2.26      In the second reading speech, the Attorney‑General told the parliament:

The new process strikes a balance between the urgent need to engage meaningfully with native title parties and protect native title rights and interests. It also contains important safeguards to ensure genuine consultation with native title parties. It sets in place a framework for meaningful engagement with key stakeholders in decisions about housing and other services for Indigenous communities.[21]

2.27      The Bill would also require the action body to provide the minister with a written report on the things done in compliance with notice and consultation requirements for each proposed future act. The report would have to comply with any requirements determined, by legislative instrument, by the minister. Again, the Explanatory Memorandum indicates the potential breadth of any such instrument:

The instrument may, for example, require the report to cover information as to whether or not a claimant or body corporate requested to be consulted, and whether or not comments were received by the action body in relation to the act.  It may also outline the steps taken by the action body to consult with native title parties about the proposed act, for example whether a meeting was held with claimants and bodies corporate.[22]

2.28       There would be no requirement for the minister to publish the report.[23]

2.29      The remaining provisions proposed in item 3 of the Bill relate to procedural requirements concerning multiple action bodies, multiple future acts and definitions of consultation period and registered native title rights and interests.[24]

2.30      The definition of consultation period provides for consultation to have occurred two months after the notification day if no requests for consultation are received in the required time. If one or more claimants or bodies corporate have requested to be consulted about the future act, the period ends four months later, or at such earlier time as each party notifies in writing that it has been consulted (but not earlier than two months).

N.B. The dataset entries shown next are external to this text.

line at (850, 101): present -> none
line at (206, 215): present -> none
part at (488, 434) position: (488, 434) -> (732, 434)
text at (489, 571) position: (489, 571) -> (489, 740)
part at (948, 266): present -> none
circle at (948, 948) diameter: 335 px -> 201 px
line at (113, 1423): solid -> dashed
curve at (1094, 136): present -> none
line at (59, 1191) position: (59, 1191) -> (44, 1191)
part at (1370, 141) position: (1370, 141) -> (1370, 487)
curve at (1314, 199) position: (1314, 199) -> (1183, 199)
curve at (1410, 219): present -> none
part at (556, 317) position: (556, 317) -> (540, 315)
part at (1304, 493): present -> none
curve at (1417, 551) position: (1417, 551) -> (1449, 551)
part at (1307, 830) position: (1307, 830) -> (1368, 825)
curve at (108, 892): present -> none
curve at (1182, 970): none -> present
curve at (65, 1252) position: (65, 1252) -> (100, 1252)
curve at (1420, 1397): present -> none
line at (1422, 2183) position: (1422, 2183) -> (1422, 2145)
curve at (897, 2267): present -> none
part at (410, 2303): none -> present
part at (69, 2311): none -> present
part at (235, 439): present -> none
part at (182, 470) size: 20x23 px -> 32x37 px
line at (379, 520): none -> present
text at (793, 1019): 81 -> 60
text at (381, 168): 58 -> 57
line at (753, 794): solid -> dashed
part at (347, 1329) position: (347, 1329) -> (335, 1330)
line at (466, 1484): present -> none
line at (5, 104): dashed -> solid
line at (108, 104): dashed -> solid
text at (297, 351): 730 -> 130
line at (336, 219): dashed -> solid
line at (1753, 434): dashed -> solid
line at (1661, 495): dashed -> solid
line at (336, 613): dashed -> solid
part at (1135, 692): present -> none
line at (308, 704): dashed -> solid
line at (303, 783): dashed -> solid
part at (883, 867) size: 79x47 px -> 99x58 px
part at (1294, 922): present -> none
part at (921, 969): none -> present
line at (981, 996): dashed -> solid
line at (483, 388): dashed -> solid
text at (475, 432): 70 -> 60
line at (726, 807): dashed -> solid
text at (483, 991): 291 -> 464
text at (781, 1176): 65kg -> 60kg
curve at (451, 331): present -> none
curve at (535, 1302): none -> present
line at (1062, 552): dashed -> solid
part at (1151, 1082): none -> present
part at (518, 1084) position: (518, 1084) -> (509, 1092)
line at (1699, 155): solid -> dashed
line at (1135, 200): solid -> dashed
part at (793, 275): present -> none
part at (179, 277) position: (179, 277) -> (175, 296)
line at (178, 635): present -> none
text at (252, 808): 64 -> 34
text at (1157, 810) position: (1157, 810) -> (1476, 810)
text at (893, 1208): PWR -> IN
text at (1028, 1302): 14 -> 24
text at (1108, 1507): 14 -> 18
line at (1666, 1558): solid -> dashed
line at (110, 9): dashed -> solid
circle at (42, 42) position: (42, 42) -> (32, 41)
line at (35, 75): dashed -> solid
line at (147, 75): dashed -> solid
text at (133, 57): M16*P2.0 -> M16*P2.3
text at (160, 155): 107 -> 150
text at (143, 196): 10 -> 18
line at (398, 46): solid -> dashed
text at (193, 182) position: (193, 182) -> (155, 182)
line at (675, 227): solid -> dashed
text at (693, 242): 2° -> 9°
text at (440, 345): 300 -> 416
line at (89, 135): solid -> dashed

2.31      According to the Attorney‑General's Department and FaHCSIA in their joint submission:

This time‑frame compares favourably with the existing 'right to negotiate', which allows a minimum of six months for parties to negotiate and reach agreement on a broad range of matters including royalty‑like payments, and with the time periods under which extensive housing related community engagement has been conducted under the Strategic Indigenous Housing and Infrastructure Program.[25]

Just terms compensation for acquisition of property

2.32      Item 8 of the Bill would provide for just terms compensation for any acquisition of property that might result from enactment of the Bill. The item states that if the operation of the Act would result in an acquisition of property (to which section 51(xxxi) of the Constitution applies) from a person otherwise than on just terms, the Commonwealth is liable to pay a reasonable amount of compensation to the person. If the amount of compensation is not agreed, the person may institute proceedings in a court of competent jurisdiction for a determination of reasonable compensation.[26]

2.33      Throughout the inquiry, submissions and witnesses raised concerns in relation to some key provisions of the Bill. Chapter 3 discusses these concerns.